** INSTRUCTIONS FOR THE TASK **
Set down the entries exactly. No line may differ from its source.

** Data excerpts **
##########

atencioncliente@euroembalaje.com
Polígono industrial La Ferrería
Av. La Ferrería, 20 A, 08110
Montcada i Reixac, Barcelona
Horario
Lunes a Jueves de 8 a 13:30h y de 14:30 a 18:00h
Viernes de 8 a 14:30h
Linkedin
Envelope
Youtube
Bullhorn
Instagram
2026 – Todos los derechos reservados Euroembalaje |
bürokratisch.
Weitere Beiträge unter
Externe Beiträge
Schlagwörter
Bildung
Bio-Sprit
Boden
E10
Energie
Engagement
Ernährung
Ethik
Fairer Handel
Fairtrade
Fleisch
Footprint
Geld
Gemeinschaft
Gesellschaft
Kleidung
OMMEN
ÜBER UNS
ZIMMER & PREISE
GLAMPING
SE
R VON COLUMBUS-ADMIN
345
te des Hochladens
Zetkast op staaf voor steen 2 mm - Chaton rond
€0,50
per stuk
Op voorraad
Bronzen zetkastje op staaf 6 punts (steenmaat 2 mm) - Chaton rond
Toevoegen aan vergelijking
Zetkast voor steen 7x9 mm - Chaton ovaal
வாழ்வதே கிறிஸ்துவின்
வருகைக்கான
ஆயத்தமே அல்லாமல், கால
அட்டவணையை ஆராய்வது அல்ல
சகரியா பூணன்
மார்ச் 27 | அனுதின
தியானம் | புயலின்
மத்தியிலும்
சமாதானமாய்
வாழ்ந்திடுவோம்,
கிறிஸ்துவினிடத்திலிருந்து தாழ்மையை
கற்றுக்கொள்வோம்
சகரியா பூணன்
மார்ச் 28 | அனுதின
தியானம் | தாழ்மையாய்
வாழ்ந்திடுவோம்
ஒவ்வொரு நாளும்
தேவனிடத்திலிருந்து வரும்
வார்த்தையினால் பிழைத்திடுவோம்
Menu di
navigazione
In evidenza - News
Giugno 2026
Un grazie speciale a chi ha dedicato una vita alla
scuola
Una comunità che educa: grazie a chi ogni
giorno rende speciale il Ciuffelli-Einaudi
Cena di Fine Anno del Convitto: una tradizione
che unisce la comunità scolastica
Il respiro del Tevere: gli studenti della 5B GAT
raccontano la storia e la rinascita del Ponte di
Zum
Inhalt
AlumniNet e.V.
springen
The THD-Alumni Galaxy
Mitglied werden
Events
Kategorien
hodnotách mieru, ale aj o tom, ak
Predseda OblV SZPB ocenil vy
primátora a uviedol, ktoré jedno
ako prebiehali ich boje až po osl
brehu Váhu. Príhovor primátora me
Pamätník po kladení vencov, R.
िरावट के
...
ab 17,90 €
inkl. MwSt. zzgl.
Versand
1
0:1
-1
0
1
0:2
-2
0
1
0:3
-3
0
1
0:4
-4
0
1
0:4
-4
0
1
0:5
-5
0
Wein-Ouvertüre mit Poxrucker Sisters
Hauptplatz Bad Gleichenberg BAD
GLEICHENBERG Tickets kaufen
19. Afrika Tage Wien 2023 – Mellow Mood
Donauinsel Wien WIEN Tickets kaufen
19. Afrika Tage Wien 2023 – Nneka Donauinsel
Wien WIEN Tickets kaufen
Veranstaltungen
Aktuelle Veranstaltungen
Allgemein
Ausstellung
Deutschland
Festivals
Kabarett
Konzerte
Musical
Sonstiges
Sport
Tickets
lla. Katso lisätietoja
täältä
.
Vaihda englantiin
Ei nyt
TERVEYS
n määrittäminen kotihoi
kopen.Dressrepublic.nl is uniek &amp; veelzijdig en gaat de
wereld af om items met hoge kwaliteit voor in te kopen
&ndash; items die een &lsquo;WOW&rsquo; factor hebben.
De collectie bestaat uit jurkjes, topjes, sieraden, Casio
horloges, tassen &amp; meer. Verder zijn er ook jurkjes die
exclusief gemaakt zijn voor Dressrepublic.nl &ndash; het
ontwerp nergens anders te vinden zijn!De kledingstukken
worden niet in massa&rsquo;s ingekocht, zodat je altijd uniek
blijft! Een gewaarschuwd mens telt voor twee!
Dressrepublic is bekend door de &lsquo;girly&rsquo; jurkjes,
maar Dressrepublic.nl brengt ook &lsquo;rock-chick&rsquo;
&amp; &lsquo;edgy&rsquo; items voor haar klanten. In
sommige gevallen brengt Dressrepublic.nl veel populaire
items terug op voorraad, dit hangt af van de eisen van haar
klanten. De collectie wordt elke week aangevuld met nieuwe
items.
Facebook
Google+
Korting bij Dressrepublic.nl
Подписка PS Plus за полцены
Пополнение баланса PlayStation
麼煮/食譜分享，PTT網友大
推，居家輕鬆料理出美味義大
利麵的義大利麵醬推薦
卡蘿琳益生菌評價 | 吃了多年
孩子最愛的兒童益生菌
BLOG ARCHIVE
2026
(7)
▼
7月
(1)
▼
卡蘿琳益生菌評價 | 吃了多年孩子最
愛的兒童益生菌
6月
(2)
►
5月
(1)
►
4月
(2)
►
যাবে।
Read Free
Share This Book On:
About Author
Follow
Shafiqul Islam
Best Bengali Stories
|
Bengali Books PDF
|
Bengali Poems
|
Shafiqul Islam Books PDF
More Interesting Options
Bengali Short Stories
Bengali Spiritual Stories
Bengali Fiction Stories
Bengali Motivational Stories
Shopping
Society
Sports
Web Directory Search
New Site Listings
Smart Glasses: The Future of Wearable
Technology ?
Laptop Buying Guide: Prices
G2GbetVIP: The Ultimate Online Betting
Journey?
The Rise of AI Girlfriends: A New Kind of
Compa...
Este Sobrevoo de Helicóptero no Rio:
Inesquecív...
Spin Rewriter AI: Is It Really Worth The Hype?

##########

** SOLUTION TO THIS PROBLEM **
atencioncliente@euroembalaje.com
Polígono industrial La Ferrería
Av. La Ferrería, 20 A, 08110
Montcada i Reixac, Barcelona
Horario
Lunes a Jueves de 8 a 13:30h y de 14:30 a 18:00h
Viernes de 8 a 14:30h
Linkedin
Envelope
Youtube
Bullhorn
Instagram
2026 – Todos los derechos reservados Euroembalaje |
bürokratisch.
Weitere Beiträge unter
Externe Beiträge
Schlagwörter
Bildung
Bio-Sprit
Boden
E10
Energie
Engagement
Ernährung
Ethik
Fairer Handel
Fairtrade
Fleisch
Footprint
Geld
Gemeinschaft
Gesellschaft
Kleidung
OMMEN
ÜBER UNS
ZIMMER & PREISE
GLAMPING
SE
R VON COLUMBUS-ADMIN
345
te des Hochladens
Zetkast op staaf voor steen 2 mm - Chaton rond
€0,50
per stuk
Op voorraad
Bronzen zetkastje op staaf 6 punts (steenmaat 2 mm) - Chaton rond
Toevoegen aan vergelijking
Zetkast voor steen 7x9 mm - Chaton ovaal
வாழ்வதே கிறிஸ்துவின்
வருகைக்கான
ஆயத்தமே அல்லாமல், கால
அட்டவணையை ஆராய்வது அல்ல
சகரியா பூணன்
மார்ச் 27 | அனுதின
தியானம் | புயலின்
மத்தியிலும்
சமாதானமாய்
வாழ்ந்திடுவோம்,
கிறிஸ்துவினிடத்திலிருந்து தாழ்மையை
கற்றுக்கொள்வோம்
சகரியா பூணன்
மார்ச் 28 | அனுதின
தியானம் | தாழ்மையாய்
வாழ்ந்திடுவோம்
ஒவ்வொரு நாளும்
தேவனிடத்திலிருந்து வரும்
வார்த்தையினால் பிழைத்திடுவோம்
Menu di
navigazione
In evidenza - News
Giugno 2026
Un grazie speciale a chi ha dedicato una vita alla
scuola
Una comunità che educa: grazie a chi ogni
giorno rende speciale il Ciuffelli-Einaudi
Cena di Fine Anno del Convitto: una tradizione
che unisce la comunità scolastica
Il respiro del Tevere: gli studenti della 5B GAT
raccontano la storia e la rinascita del Ponte di
Zum
Inhalt
AlumniNet e.V.
springen
The THD-Alumni Galaxy
Mitglied werden
Events
Kategorien
hodnotách mieru, ale aj o tom, ak
Predseda OblV SZPB ocenil vy
primátora a uviedol, ktoré jedno
ako prebiehali ich boje až po osl
brehu Váhu. Príhovor primátora me
Pamätník po kladení vencov, R.
िरावट के
...
ab 17,90 €
inkl. MwSt. zzgl.
Versand
1
0:1
-1
0
1
0:2
-2
0
1
0:3
-3
0
1
0:4
-4
0
1
0:4
-4
0
1
0:5
-5
0
Wein-Ouvertüre mit Poxrucker Sisters
Hauptplatz Bad Gleichenberg BAD
GLEICHENBERG Tickets kaufen
19. Afrika Tage Wien 2023 – Mellow Mood
Donauinsel Wien WIEN Tickets kaufen
19. Afrika Tage Wien 2023 – Nneka Donauinsel
Wien WIEN Tickets kaufen
Veranstaltungen
Aktuelle Veranstaltungen
Allgemein
Ausstellung
Deutschland
Festivals
Kabarett
Konzerte
Musical
Sonstiges
Sport
Tickets
lla. Katso lisätietoja
täältä
.
Vaihda englantiin
Ei nyt
TERVEYS
n määrittäminen kotihoi
kopen.Dressrepublic.nl is uniek &amp; veelzijdig en gaat de
wereld af om items met hoge kwaliteit voor in te kopen
&ndash; items die een &lsquo;WOW&rsquo; factor hebben.
De collectie bestaat uit jurkjes, topjes, sieraden, Casio
horloges, tassen &amp; meer. Verder zijn er ook jurkjes die
exclusief gemaakt zijn voor Dressrepublic.nl &ndash; het
ontwerp nergens anders te vinden zijn!De kledingstukken
worden niet in massa&rsquo;s ingekocht, zodat je altijd uniek
blijft! Een gewaarschuwd mens telt voor twee!
Dressrepublic is bekend door de &lsquo;girly&rsquo; jurkjes,
maar Dressrepublic.nl brengt ook &lsquo;rock-chick&rsquo;
&amp; &lsquo;edgy&rsquo; items voor haar klanten. In
sommige gevallen brengt Dressrepublic.nl veel populaire
items terug op voorraad, dit hangt af van de eisen van haar
klanten. De collectie wordt elke week aangevuld met nieuwe
items.
Facebook
Google+
Korting bij Dressrepublic.nl
Подписка PS Plus за полцены
Пополнение баланса PlayStation
麼煮/食譜分享，PTT網友大
推，居家輕鬆料理出美味義大
利麵的義大利麵醬推薦
卡蘿琳益生菌評價 | 吃了多年
孩子最愛的兒童益生菌
BLOG ARCHIVE
2026
(7)
▼
7月
(1)
▼
卡蘿琳益生菌評價 | 吃了多年孩子最
愛的兒童益生菌
6月
(2)
►
5月
(1)
►
4月
(2)
►
যাবে।
Read Free
Share This Book On:
About Author
Follow
Shafiqul Islam
Best Bengali Stories
|
Bengali Books PDF
|
Bengali Poems
|
Shafiqul Islam Books PDF
More Interesting Options
Bengali Short Stories
Bengali Spiritual Stories
Bengali Fiction Stories
Bengali Motivational Stories
Shopping
Society
Sports
Web Directory Search
New Site Listings
Smart Glasses: The Future of Wearable
Technology ?
Laptop Buying Guide: Prices
G2GbetVIP: The Ultimate Online Betting
Journey?
The Rise of AI Girlfriends: A New Kind of
Compa...
Este Sobrevoo de Helicóptero no Rio:
Inesquecív...
Spin Rewriter AI: Is It Really Worth The Hype?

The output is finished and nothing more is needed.